Snoek with apricot chakalaka
Serves: | 4 |
Cooking Time: | 20m |
Serving Suggestion: | Roasted sweet potato wedges to serve |
Prep Time: | 5m |
Ingredients
- 800 g lightly smoked snoek
- 2 green chillies, deseeded and chopped
- 1 green pepper
- 1 red pepper, finely chopped
- 2 large carrots, peeled and grated
- 1 x 400 g tin baked beans in tomato sauce
- 2 tbsp fresh thyme, chopped
- olive oil
- 1 tbsp oil
- 1 large onion, finely chopped
- 2 cloves garlic, crushed
- 2 Tbsp mild curry powder
- 1 yellow pepper, finely chopped
- 100 g Turkish apricots, chopped
- 1 x 400 g tin chopped tomatoes
- A handful coriander, chopped
- salt and pepper
Woolworths is committed to sustainability via our good business journey. Seasonal (and other) products might not always be in stock.
Cooking Instructions
- Season the snoek with thyme, salt and pepper, then drizzle with olive oil before cooking on the braai or in the oven.

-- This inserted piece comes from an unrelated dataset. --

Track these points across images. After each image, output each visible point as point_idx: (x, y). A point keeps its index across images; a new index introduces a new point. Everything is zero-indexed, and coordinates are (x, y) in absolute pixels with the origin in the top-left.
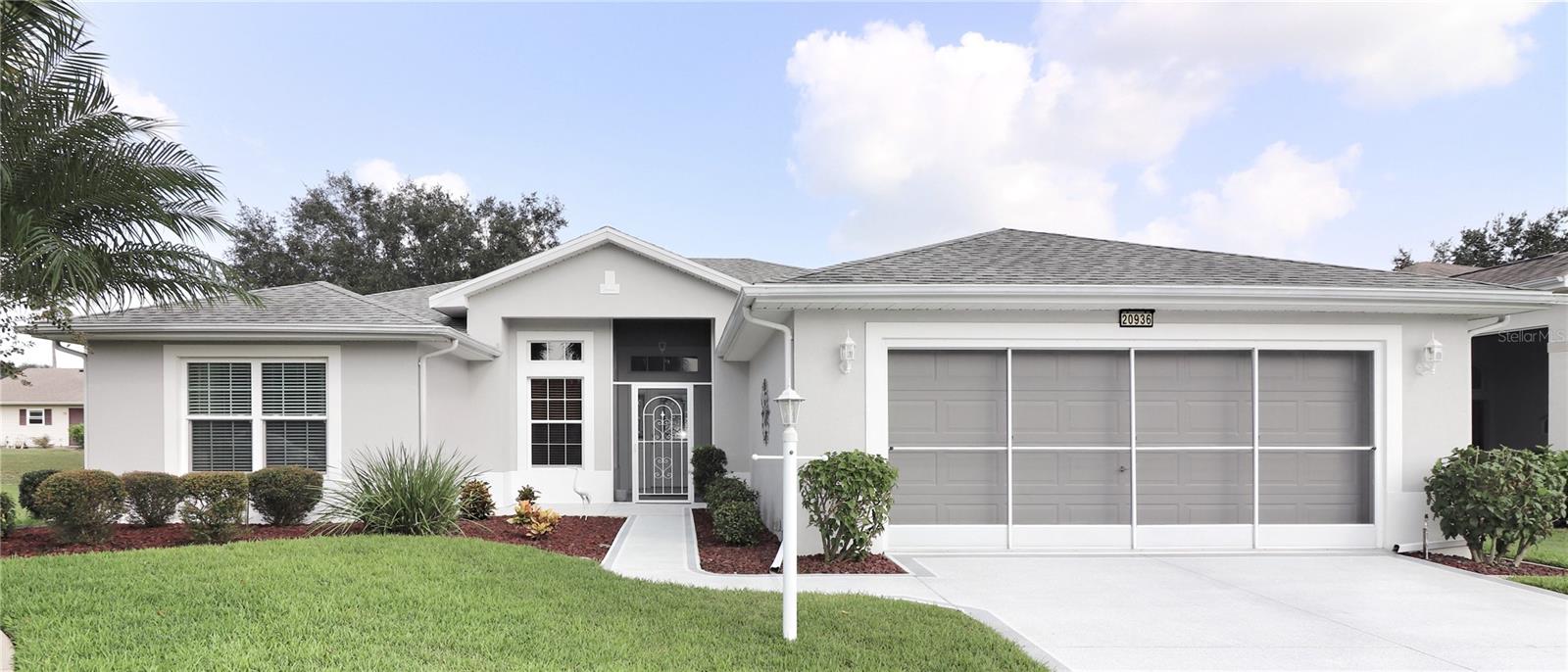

- Heat oil and fry the onion until soft.
- Add the garlic, chilli, curry powder and stir to combine.
- Add the peppers and cook for 5 minutes until the peppers are tender.
- Add the carrots and apricots and stir until coated in the curry powder.
- Add in the tomatoes and baked beans then simmer for 10 minutes until thickened.
- Remove from the heat, add chopped coriander and season to taste.
- Serve the snoek topped with the chakalaka and the sweet potato wedges on the side.